However, Irish Small and Medium Enterprises Association (Isme) chief executive Mark Fielding said self-employed businesspeople he represented had been hoping equalisation could be achieved by 2017.

“We hoped it might be a bit faster. We were hoping he would do it in two years. If the economy continues to go the way it’s going they might have been able to afford to bring it in a lot faster, to show how they rate entrepreneurs.

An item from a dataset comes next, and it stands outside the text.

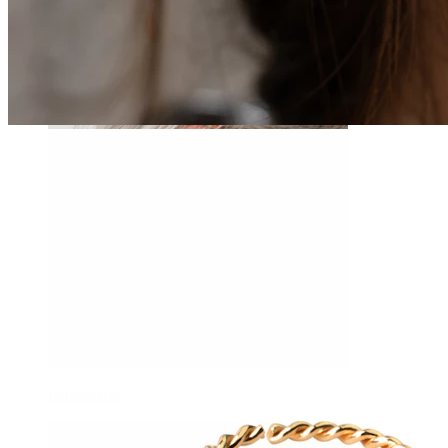
Daith
Industriālais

“But they’ve gone a third of the way with the €550 this year. Beggars can’t be choosers. We’ve waited since 1980, I think, for this.”

‘Drag on recovery’

Meanwhile, Mr Kenny said the rate of tax on work had become “a drag on our recovery”, adding that the State’s marginal tax rates on middle-income workers were “much higher” than in the UK and other countries to which Irish people had migrated.

He said the OECD had classified the Republic as a leader “for the wrong reasons”, as it has the highest number of jobless households of member countries.

Mr Kenny also criticised Fianna Fáil’s approach to tax policy, saying it had “now joined . . . with Sinn Féin and other far-left groups in believing that penal tax rates on middle-income families are necessary to deliver public services”.

Fianna Fáil’s spokesman on public expenditure Seán Fleming strongly rejected the criticism.

"What the Taoiseach said is nonsense. Fianna Fáil is and always has been a pro-jobs and pro-enterprise party and we believe in getting people back to work, whereas Fine Gael only believe in rewarding the high-income workers," he said.